It starts with a profiterole of happiness. And finishes like this.
Food never made me cry before but food made me cry with happiness last night. We went to the only Michelin starred restaurant on the island for a slap up celebration. Once more sartorially I made a statement. This time with my red plastic flipflops accessorising my topshop satin number. But enough about fashion. This one’s about food. About food so good you don’t want to swallow. Food that makes you shudder from the inside.
It was all about balsamic jasmine reduction, vodka foam and guiness glaze. About milk-fed lamband citrus ceviche and spiced passion fruit broth.
‘What does Milk-Fed mean?’ I ask John, ‘is it opposed to the absinthe-fed lamb?’
‘It means it’s been pulled away from its mother,’ he says eyeing my plate with what looks suspiciously like food envy.
‘Shuttup shuttup shuttup’ I yell shovelling another tender morsel into my mouth
He tries the same with the rabbit, ‘Are you sure you’re happy that it’s got fois gras in it?’ he asks. I have always gallantly refused to touch fois gras (no problem with the milk-fed lamb though).
‘Fuck yeah,’ I reply swallowing mouthful after mouthful until there’s no more rabbit left. ‘I want to marry the chef. No offence. I want to divorce you and marry him.’
John isn’t offended because he wants to too.
‘It’s like watching another man take your wife for a spin and being totally ok with that,’ John remarks as I start groaning at the mangoustine sorbet with milk rice tuille. Again with the no swallowing.
‘I could die happy now.’ I say pouring the contents of my fifth glass of wine down my throat.
I have always said money isn’t important. That I don’t need to be rich. But I take it all back. I want to be rich. I want to eat here every day for the rest of my life. Forget new dresses. Give me food.

Collected data:
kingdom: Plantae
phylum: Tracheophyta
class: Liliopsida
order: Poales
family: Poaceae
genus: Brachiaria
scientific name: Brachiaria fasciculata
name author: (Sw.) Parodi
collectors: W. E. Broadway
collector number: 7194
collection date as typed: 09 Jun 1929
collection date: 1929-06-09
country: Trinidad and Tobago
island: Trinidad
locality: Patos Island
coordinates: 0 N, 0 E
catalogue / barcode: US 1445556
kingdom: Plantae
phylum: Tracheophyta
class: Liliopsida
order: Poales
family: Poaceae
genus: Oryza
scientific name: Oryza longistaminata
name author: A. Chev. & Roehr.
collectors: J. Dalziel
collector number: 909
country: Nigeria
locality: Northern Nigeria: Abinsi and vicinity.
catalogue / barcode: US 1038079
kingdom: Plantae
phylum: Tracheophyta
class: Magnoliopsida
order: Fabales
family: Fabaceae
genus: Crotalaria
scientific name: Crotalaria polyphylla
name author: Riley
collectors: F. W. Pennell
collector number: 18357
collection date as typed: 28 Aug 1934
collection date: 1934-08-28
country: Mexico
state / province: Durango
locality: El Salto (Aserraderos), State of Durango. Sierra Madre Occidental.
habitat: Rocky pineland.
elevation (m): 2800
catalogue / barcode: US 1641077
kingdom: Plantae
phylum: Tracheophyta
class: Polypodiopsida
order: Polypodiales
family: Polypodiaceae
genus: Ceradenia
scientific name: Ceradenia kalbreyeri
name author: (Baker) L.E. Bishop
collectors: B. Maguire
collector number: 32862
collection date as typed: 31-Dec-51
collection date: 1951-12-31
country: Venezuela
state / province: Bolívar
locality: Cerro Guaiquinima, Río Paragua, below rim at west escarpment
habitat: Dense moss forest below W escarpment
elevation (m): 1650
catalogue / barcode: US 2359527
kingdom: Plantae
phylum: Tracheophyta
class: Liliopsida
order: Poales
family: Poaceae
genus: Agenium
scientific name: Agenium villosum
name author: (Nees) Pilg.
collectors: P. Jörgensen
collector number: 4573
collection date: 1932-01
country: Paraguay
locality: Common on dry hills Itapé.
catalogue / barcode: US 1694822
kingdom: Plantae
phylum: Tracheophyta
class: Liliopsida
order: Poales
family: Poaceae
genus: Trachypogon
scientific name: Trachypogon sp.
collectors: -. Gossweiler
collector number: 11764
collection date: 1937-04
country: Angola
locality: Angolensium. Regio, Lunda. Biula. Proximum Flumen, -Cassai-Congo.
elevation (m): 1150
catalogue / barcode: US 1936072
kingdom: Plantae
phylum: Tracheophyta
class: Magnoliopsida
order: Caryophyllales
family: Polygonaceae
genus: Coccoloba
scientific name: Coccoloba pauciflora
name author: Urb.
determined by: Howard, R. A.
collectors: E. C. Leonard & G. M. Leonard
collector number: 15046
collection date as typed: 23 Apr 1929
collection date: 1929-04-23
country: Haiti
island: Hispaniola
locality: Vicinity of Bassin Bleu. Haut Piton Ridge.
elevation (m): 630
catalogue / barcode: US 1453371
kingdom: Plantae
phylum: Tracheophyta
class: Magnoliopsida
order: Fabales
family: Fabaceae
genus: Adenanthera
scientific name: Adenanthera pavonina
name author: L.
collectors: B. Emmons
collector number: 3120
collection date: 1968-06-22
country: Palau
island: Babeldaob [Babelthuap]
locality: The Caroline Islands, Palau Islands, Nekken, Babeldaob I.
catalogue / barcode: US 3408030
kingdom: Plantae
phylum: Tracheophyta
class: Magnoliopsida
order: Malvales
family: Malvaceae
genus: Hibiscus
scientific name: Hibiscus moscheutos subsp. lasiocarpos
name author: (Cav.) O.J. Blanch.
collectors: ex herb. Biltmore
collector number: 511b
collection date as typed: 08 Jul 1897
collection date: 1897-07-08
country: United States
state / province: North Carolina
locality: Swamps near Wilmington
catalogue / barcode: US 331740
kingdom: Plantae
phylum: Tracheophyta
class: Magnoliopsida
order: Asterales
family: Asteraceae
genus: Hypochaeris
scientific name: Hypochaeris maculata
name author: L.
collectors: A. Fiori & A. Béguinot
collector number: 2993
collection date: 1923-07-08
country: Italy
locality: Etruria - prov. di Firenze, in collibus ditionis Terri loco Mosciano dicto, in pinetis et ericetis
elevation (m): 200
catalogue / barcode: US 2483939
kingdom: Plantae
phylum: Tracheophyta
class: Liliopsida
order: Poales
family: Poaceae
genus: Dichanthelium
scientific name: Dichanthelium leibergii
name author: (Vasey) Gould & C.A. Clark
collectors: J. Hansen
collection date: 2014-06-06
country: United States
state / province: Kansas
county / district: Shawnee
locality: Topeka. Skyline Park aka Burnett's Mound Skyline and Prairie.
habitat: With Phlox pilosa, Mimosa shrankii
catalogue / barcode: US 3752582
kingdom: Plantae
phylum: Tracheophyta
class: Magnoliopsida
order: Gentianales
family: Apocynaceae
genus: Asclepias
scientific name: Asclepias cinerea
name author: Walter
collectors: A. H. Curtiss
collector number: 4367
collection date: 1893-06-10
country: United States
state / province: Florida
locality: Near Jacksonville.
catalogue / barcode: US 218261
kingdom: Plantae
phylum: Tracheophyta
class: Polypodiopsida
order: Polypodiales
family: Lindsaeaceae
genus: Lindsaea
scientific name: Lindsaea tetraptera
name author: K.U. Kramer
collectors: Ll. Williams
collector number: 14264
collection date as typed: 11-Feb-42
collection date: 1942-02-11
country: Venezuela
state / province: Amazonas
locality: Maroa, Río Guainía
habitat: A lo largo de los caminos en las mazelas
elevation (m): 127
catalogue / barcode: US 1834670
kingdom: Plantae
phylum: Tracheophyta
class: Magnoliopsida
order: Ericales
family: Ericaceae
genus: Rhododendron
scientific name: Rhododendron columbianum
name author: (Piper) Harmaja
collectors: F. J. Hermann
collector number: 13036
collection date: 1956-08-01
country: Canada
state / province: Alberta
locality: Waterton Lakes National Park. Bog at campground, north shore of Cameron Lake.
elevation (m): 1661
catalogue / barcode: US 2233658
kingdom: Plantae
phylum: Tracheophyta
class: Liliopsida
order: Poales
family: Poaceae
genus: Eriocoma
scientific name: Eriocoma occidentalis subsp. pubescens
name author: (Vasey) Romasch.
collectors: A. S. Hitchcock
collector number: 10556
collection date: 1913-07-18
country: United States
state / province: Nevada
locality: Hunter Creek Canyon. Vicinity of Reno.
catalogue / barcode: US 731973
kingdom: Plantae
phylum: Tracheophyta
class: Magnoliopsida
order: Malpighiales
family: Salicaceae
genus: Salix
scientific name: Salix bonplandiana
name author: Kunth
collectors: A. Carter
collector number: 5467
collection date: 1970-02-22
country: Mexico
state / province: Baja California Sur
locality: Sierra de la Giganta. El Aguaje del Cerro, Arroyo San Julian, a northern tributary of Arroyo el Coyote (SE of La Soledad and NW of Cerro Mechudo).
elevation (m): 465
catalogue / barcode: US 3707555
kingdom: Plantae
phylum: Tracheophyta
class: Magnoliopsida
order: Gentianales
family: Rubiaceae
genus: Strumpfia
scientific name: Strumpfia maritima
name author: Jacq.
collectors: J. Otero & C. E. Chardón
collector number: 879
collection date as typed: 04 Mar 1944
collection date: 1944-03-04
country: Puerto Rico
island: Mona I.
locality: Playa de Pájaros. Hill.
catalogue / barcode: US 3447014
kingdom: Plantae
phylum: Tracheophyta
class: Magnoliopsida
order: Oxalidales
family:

__ACTION ITEM__: Print the entire post about the Michelin-starred dinner word for word, from its first line to its last.

__EXPECTED ANSWER__:
It starts with a profiterole of happiness. And finishes like this.
Food never made me cry before but food made me cry with happiness last night. We went to the only Michelin starred restaurant on the island for a slap up celebration. Once more sartorially I made a statement. This time with my red plastic flipflops accessorising my topshop satin number. But enough about fashion. This one’s about food. About food so good you don’t want to swallow. Food that makes you shudder from the inside.
It was all about balsamic jasmine reduction, vodka foam and guiness glaze. About milk-fed lamband citrus ceviche and spiced passion fruit broth.
‘What does Milk-Fed mean?’ I ask John, ‘is it opposed to the absinthe-fed lamb?’
‘It means it’s been pulled away from its mother,’ he says eyeing my plate with what looks suspiciously like food envy.
‘Shuttup shuttup shuttup’ I yell shovelling another tender morsel into my mouth
He tries the same with the rabbit, ‘Are you sure you’re happy that it’s got fois gras in it?’ he asks. I have always gallantly refused to touch fois gras (no problem with the milk-fed lamb though).
‘Fuck yeah,’ I reply swallowing mouthful after mouthful until there’s no more rabbit left. ‘I want to marry the chef. No offence. I want to divorce you and marry him.’
John isn’t offended because he wants to too.
‘It’s like watching another man take your wife for a spin and being totally ok with that,’ John remarks as I start groaning at the mangoustine sorbet with milk rice tuille. Again with the no swallowing.
‘I could die happy now.’ I say pouring the contents of my fifth glass of wine down my throat.
I have always said money isn’t important. That I don’t need to be rich. But I take it all back. I want to be rich. I want to eat here every day for the rest of my life. Forget new dresses. Give me food.